#### Given data ####

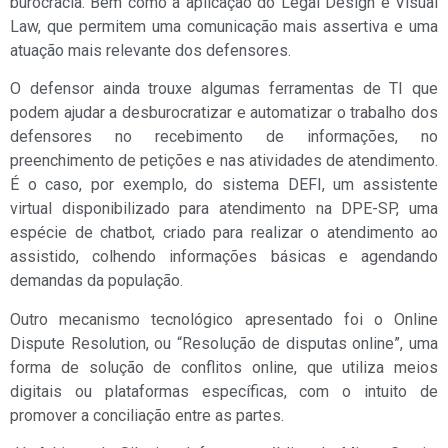
burocracia. Bem como a aplicação do Legal Design e Visual
Law, que permitem uma comunicação mais assertiva e uma
atuação mais relevante dos defensores.
O defensor ainda trouxe algumas ferramentas de TI que
podem ajudar a desburocratizar e automatizar o trabalho dos
defensores no recebimento de informações, no
preenchimento de petições e nas atividades de atendimento.
É o caso, por exemplo, do sistema DEFI, um assistente
virtual disponibilizado para atendimento na DPE-SP, uma
espécie de chatbot, criado para realizar o atendimento ao
assistido, colhendo informações básicas e agendando
demandas da população.
Outro mecanismo tecnológico apresentado foi o Online
Dispute Resolution, ou “Resolução de disputas online”, uma
forma de solução de conflitos online, que utiliza meios
digitais ou plataformas específicas, com o intuito de
promover a conciliação entre as partes.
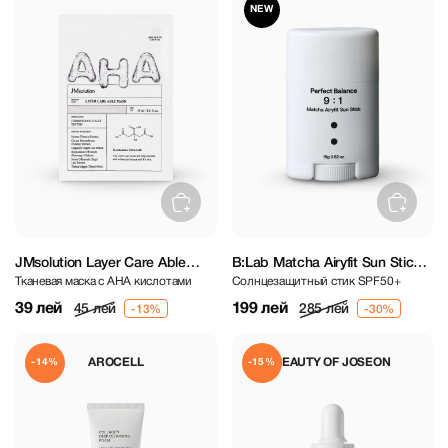
NEW
JMsolution Layer Care Able
B:Lab Matcha Airyfit Sun Stick
Тканевая маска с AHA кислотами
Солнцезащитный стик SPF50+
Mask
15 g
39 лей
199 лей
45 лей
285 лей
AROCELL
BEAUTY OF JOSEON
-14%
-15%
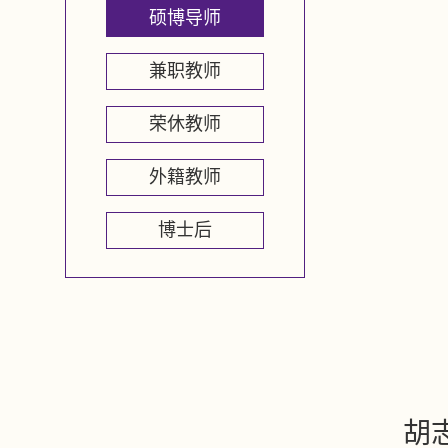
硕博导师
兼职教师
荣休教师
外籍教师
博士后
胡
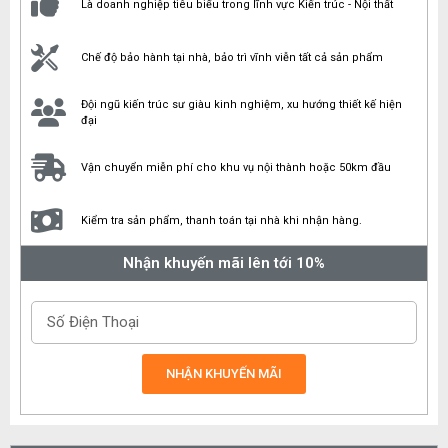
Là doanh nghiệp tiêu biểu trong lĩnh vực Kiến trúc - Nội thất
Chế độ bảo hành tại nhà, bảo trì vĩnh viễn tất cả sản phẩm
Đội ngũ kiến trúc sư giàu kinh nghiệm, xu hướng thiết kế hiện
đại
Vận chuyển miễn phí cho khu vụ nội thành hoặc 50km đầu
Kiểm tra sản phẩm, thanh toán tại nhà khi nhận hàng.
Nhận khuyến mãi lên tới 10%
NHẬN KHUYẾN MÃI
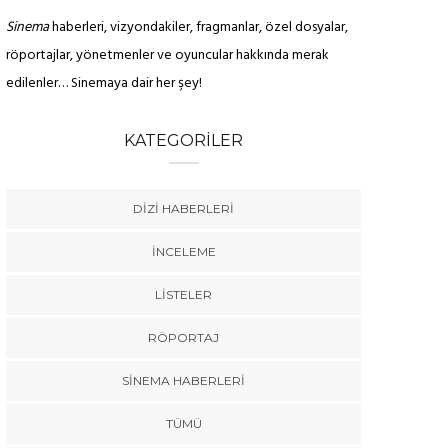
Sinema
haberleri, vizyondakiler, fragmanlar, özel dosyalar,
röportajlar, yönetmenler ve oyuncular hakkında merak
edilenler… Sinemaya dair her şey!
KATEGORILER
DIZI HABERLERI
İNCELEME
LISTELER
RÖPORTAJ
SINEMA HABERLERI
TÜMÜ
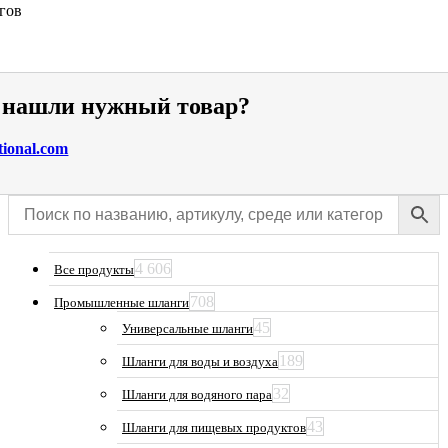
гов
е нашли нужный товар?
tional.com
4 606
Все продукты
708
Промышленные шланги
45
Универсальные шланги
189
Шланги для воды и воздуха
32
Шланги для водяного пара
43
Шланги для пищевых продуктов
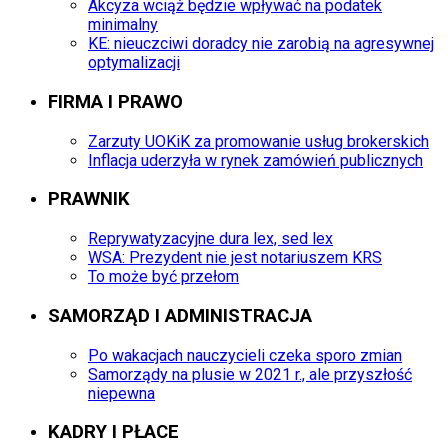
Akcyza wciąż będzie wpływać na podatek
minimalny
KE: nieuczciwi doradcy nie zarobią na agresywnej
optymalizacji
FIRMA I PRAWO
Zarzuty UOKiK za promowanie usług brokerskich
Inflacja uderzyła w rynek zamówień publicznych
PRAWNIK
Reprywatyzacyjne dura lex, sed lex
WSA: Prezydent nie jest notariuszem KRS
To może być przełom
SAMORZĄD I ADMINISTRACJA
Po wakacjach nauczycieli czeka sporo zmian
Samorządy na plusie w 2021 r., ale przyszłość
niepewna
KADRY I PŁACE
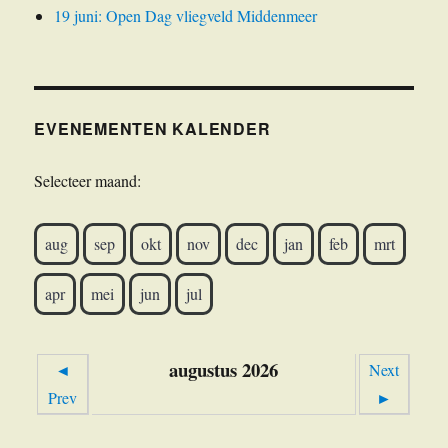
19 juni: Open Dag vliegveld Middenmeer
EVENEMENTEN KALENDER
Selecteer maand:
aug
sep
okt
nov
dec
jan
feb
mrt
apr
mei
jun
jul
augustus 2026
◄
Next
Prev
►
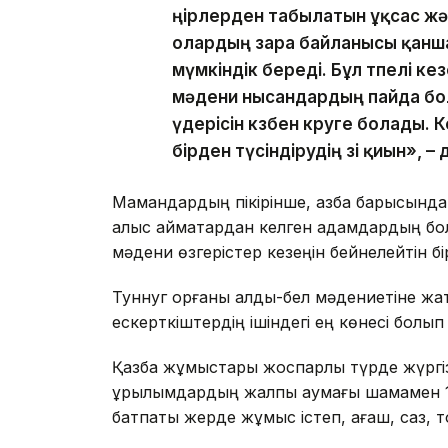
өңірлерден табылатын ұқсас ж
олардың өзара байланысы қанш
мүмкіндік береді. Бұл өтпелі к
мәдени нысандардың пайда бо
үдерісін көзбен көруге болады.
бірден түсіндірудің өзі қиын», 
Мамандардың пікірінше, қазба барысында 
алыс аймақтардан келген адамдардың бол
мәдени өзгерістер кезеңін бейнелейтін б
Туннуг қорғаны алды-бел мәдениетіне жа
ескерткіштердің ішіндегі ең көнесі болып
Қазба жұмыстары жоспарлы түрде жүргіз
құрылымдардың жалпы аумағы шамамен 1
батпақты жерде жұмыс істеп, ағаш, саз, 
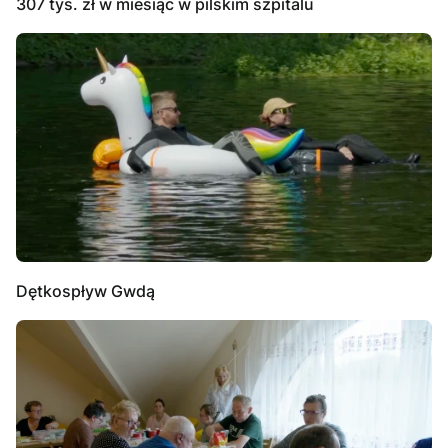
307 tys. zł w miesiąc w pilskim szpitalu
Dętkospływ Gwdą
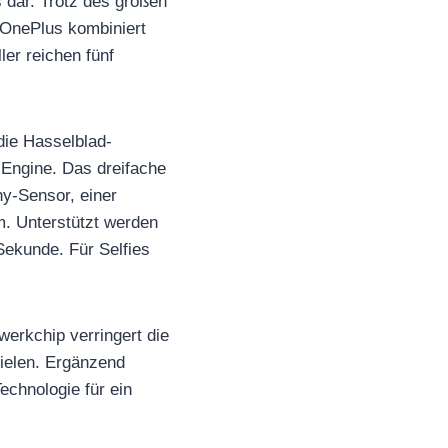
s dar. Trotz des großen
 OnePlus kombiniert
ler reichen fünf
ie Hasselblad-
Engine. Das dreifache
y-Sensor, einer
m. Unterstützt werden
Sekunde. Für Selfies
erkchip verringert die
pielen. Ergänzend
echnologie für ein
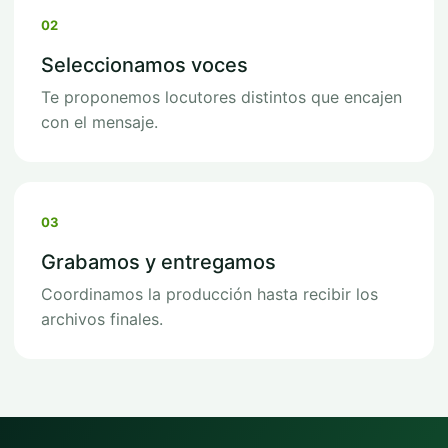
02
Seleccionamos voces
Te proponemos locutores distintos que encajen
con el mensaje.
03
Grabamos y entregamos
Coordinamos la producción hasta recibir los
archivos finales.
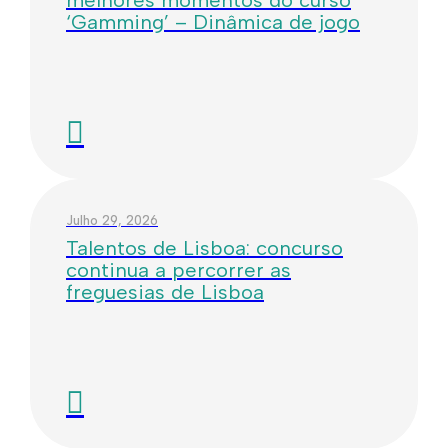
melhores momentos do curso
‘Gamming’ – Dinâmica de jogo
Julho 29, 2026
Talentos de Lisboa: concurso
continua a percorrer as
freguesias de Lisboa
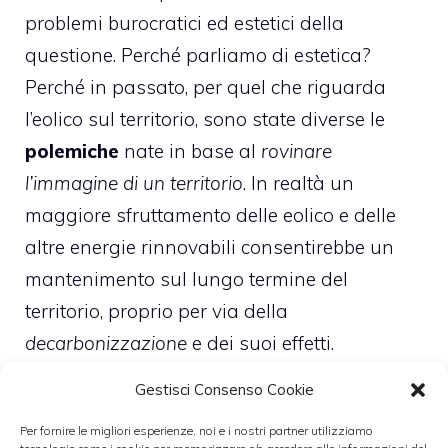
problemi burocratici ed estetici della
questione. Perché parliamo di estetica?
Perché in passato, per quel che riguarda
l’eolico sul territorio, sono state diverse le
polemiche
nate in base al
rovinare
l’immagine di un territorio
. In realtà un
maggiore sfruttamento delle eolico e delle
altre
energie rinnovabili
consentirebbe un
mantenimento sul lungo termine del
territorio, proprio per via della
decarbonizzazione
e dei suoi effetti.
Gestisci Consenso Cookie
Più nello specifico il
progetto
in questione si
Per fornire le migliori esperienze, noi e i nostri partner utilizziamo
occuperebbe di
eolico off shore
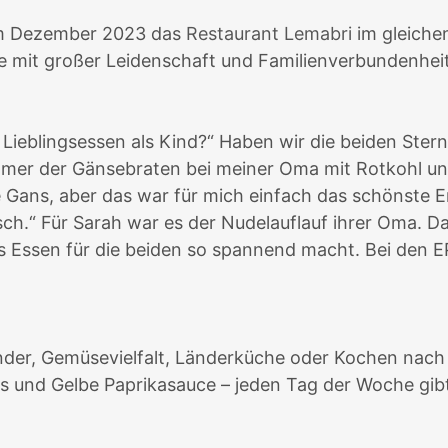
im Dezember 2023 das
Restaurant Lemabri
im gleiche
e mit großer Leidenschaft und Familienverbundenheit
 Lieblingsessen als Kind?“ Haben wir die beiden Ster
er der Gänsebraten bei meiner Oma mit Rotkohl und K
e Gans, aber das war für mich einfach das schönste Er
h.“ Für Sarah war es der Nudelauflauf ihrer Oma. Da
 Essen für die beiden so spannend macht. Bei den EP
inder, Gemüsevielfalt, Länderküche oder Kochen nach
as und Gelbe Paprikasauce – jeden Tag der Woche gi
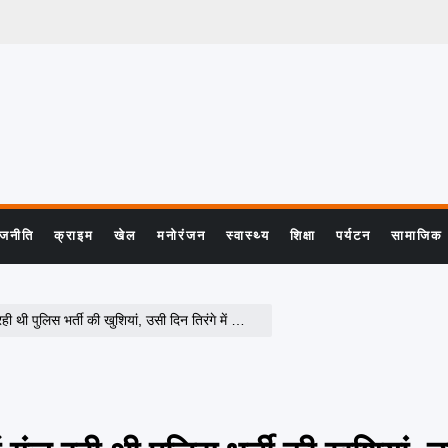
ाजनीति
क्राइम
खेल
मनोरंजन
स्वास्थ्य
शिक्षा
पर्यटन
सामाजिक
ी की खुशियां, उसी दिन तिरंगे में लिपटकर लौटा छोटे बेटे का शव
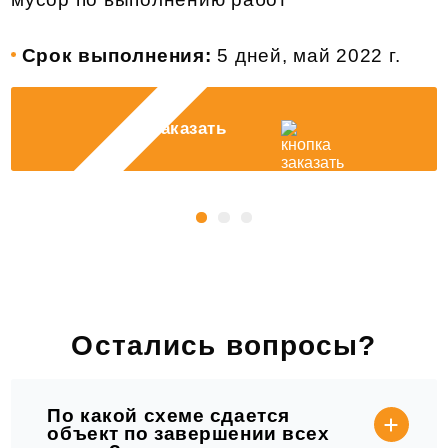
Срок выполнения:
5 дней, май 2022 г.
Заказать
Остались вопросы?
По какой схеме сдается
объект по завершении всех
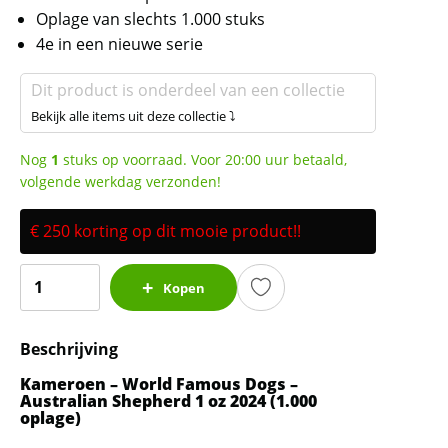
Oplage van slechts 1.000 stuks
4e in een nieuwe serie
Dit product is onderdeel van een collectie
Bekijk alle items uit deze collectie ⤵
Nog
1
stuks op voorraad. Voor 20:00 uur betaald,
volgende werkdag verzonden!
€ 250 korting op dit mooie product!!
Gouden
Kopen
Kameroen
-
Beschrijving
World
Famous
Kameroen – World Famous Dogs –
Dogs
Australian Shepherd 1 oz 2024 (1.000
oplage)
-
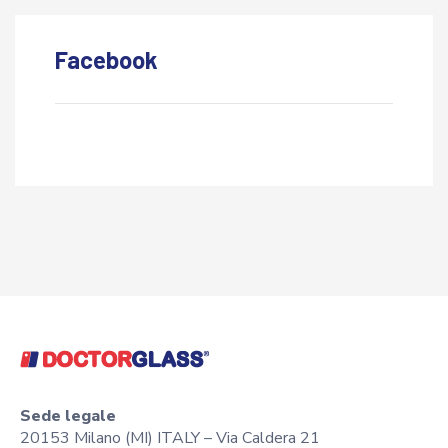
Facebook
Sede legale
20153 Milano (MI) ITALY – Via Caldera 21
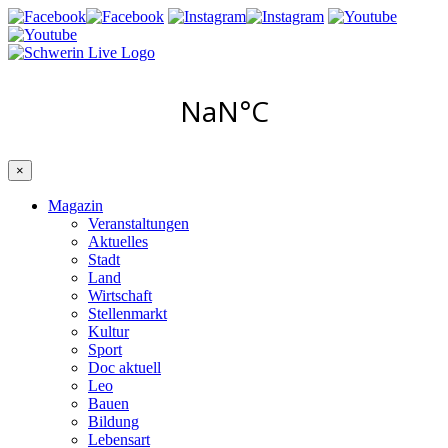
×
Magazin
Veranstaltungen
Aktuelles
Stadt
Land
Wirtschaft
Stellenmarkt
Kultur
Sport
Doc aktuell
Leo
Bauen
Bildung
Lebensart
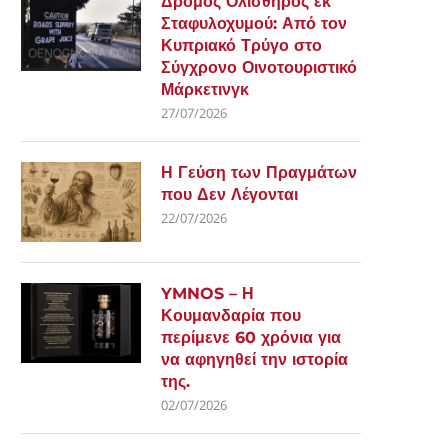
Δρόμος Ολισθηρός εκ
Σταφυλοχυμού: Από τον
Κυπριακό Τρύγο στο
Σύγχρονο Οινοτουριστικό
Μάρκετινγκ
27/07/2026
Η Γεύση των Πραγμάτων
που Δεν Λέγονται
22/07/2026
YMNOS – Η
Κουμανδαρία που
περίμενε 60 χρόνια για
να αφηγηθεί την ιστορία
της.
02/07/2026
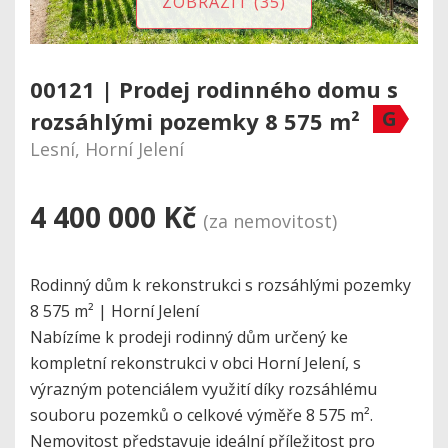
ZOBRAZIT (35)
00121 | Prodej rodinného domu s
G
rozsáhlými pozemky 8 575 m²
Lesní, Horní Jelení
4 400 000 Kč
(za nemovitost)
Rodinný dům k rekonstrukci s rozsáhlými pozemky
8 575 m² | Horní Jelení
Nabízíme k prodeji rodinný dům určený ke
kompletní rekonstrukci v obci Horní Jelení, s
výrazným potenciálem využití díky rozsáhlému
souboru pozemků o celkové výměře 8 575 m².
Nemovitost představuje ideální příležitost pro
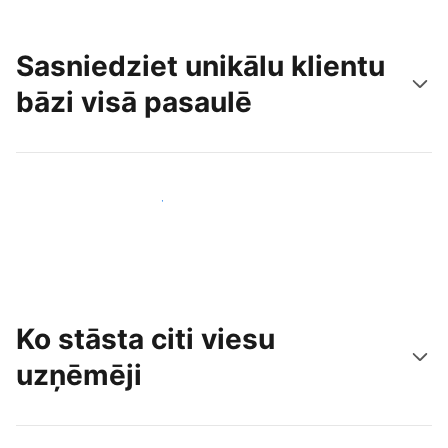
Sasniedziet unikālu klientu
bāzi visā pasaulē
Sasniegt jaunus viesus jau šodien
Ko stāsta citi viesu
uzņēmēji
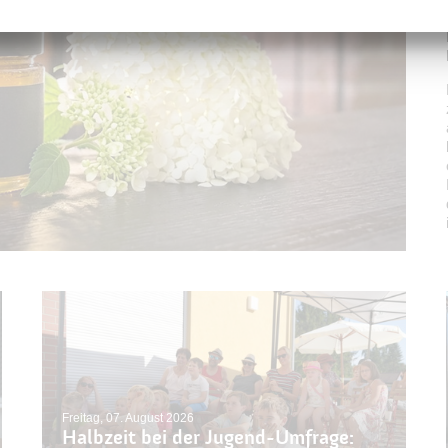
Freitag, 07. August 2026
Halbzeit bei der Jugend-Umfrage:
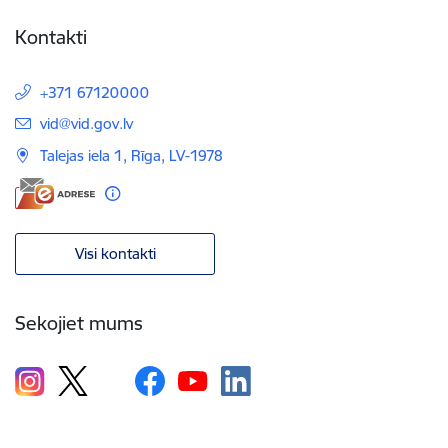
Kontakti
+371 67120000
E-pasts:
vid@vid.gov.lv
Talejas iela 1, Rīga, LV-1978
Visi kontakti
Sekojiet mums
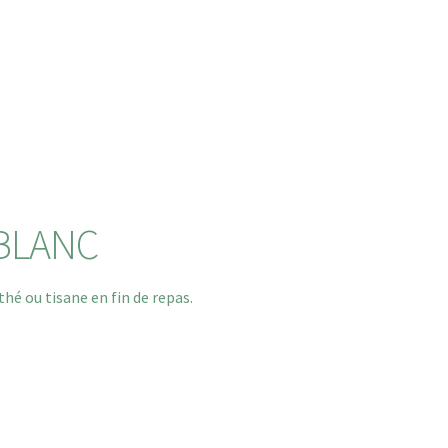
 BLANC
thé ou tisane en fin de repas.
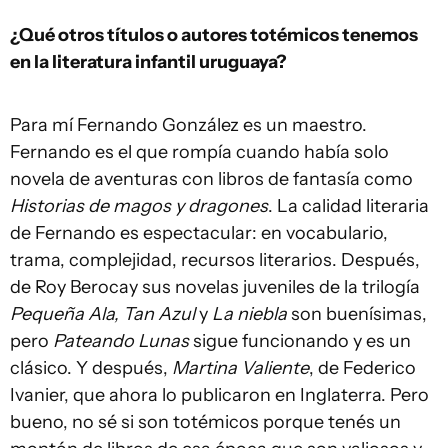
¿Qué otros títulos o autores totémicos tenemos
en la literatura infantil uruguaya?
Para mí Fernando González es un maestro.
Fernando es el que rompía cuando había solo
novela de aventuras con libros de fantasía como
Historias de magos y dragones
. La calidad literaria
de Fernando es espectacular: en vocabulario,
trama, complejidad, recursos literarios. Después,
de Roy Berocay sus novelas juveniles de la trilogía
Pequeña Ala, Tan Azul
y
La niebla
son buenísimas,
pero
Pateando Lunas
sigue funcionando y es un
clásico. Y después,
Martina Valiente
, de Federico
Ivanier, que ahora lo publicaron en Inglaterra. Pero
bueno, no sé si son totémicos porque tenés un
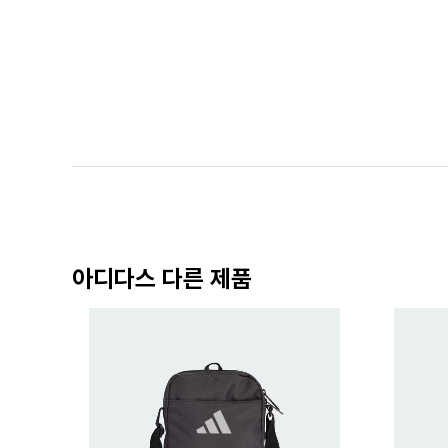
아디다스 다른 제품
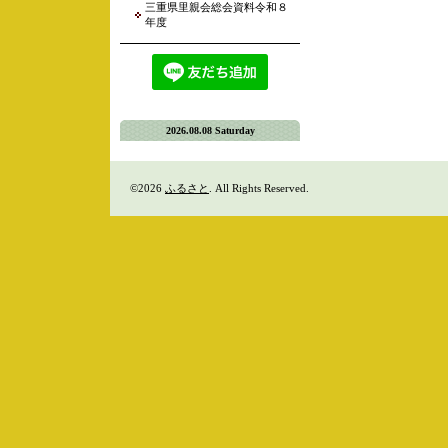
三重県里親会総会資料令和８
年度
2026.08.08 Saturday
©2026
ふるさと
. All Rights Reserved.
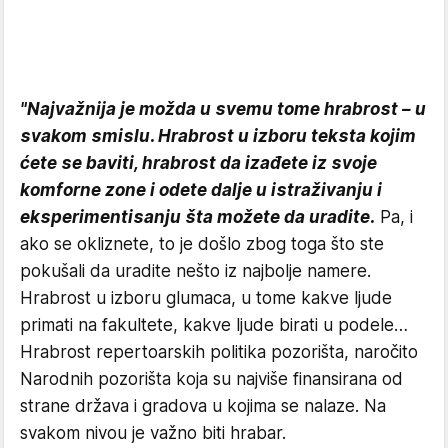
"Najvažnija je možda u svemu tome hrabrost – u
svakom smislu. Hrabrost u izboru teksta kojim
ćete se baviti, hrabrost da izađete iz svoje
komforne zone i odete dalje u istraživanju i
eksperimentisanju šta možete da uradite.
Pa, i
ako se okliznete, to je došlo zbog toga što ste
pokušali da uradite nešto iz najbolje namere.
Hrabrost u izboru glumaca, u tome kakve ljude
primati na fakultete, kakve ljude birati u podele…
Hrabrost repertoarskih politika pozorišta, naročito
Narodnih pozorišta koja su najviše finansirana od
strane država i gradova u kojima se nalaze. Na
svakom nivou je važno biti hrabar.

####

**Assignment:**
Show each line from the entries above that contains the string "defensores".

**Response to the exercise:**
atuação mais relevante dos defensores.
defensores no recebimento de informações, no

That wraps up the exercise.